Activity | Print the text of the data below line for line, without changing a character, and leave the pictures out of your answer.

Extracted material Block Start

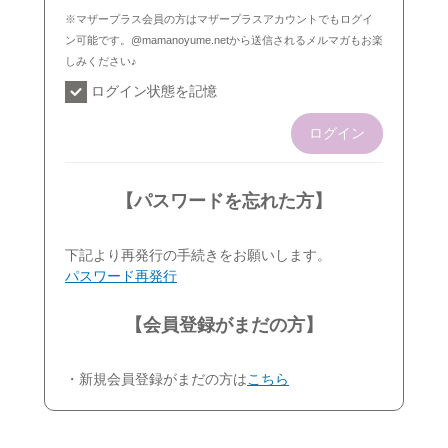
※マザープラス会員の方はマザープラスアカウントでもログイ
ン可能です。@mamanoyume.netから送信されるメルマガもお楽
しみください♪
ログイン状態を記憶
ログイン
【パスワードを忘れた方】
下記より再発行の手続きをお願いします。
パスワード再発行
【会員登録がまだの方】
・新規会員登録がまだの方は
こちら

Extracted material Block End

Response for this exercise |
※マザープラス会員の方はマザープラスアカウントでもログイ
ン可能です。@mamanoyume.netから送信されるメルマガもお楽
しみください♪
ログイン状態を記憶
ログイン
【パスワードを忘れた方】
下記より再発行の手続きをお願いします。
パスワード再発行
【会員登録がまだの方】
・新規会員登録がまだの方は
こちら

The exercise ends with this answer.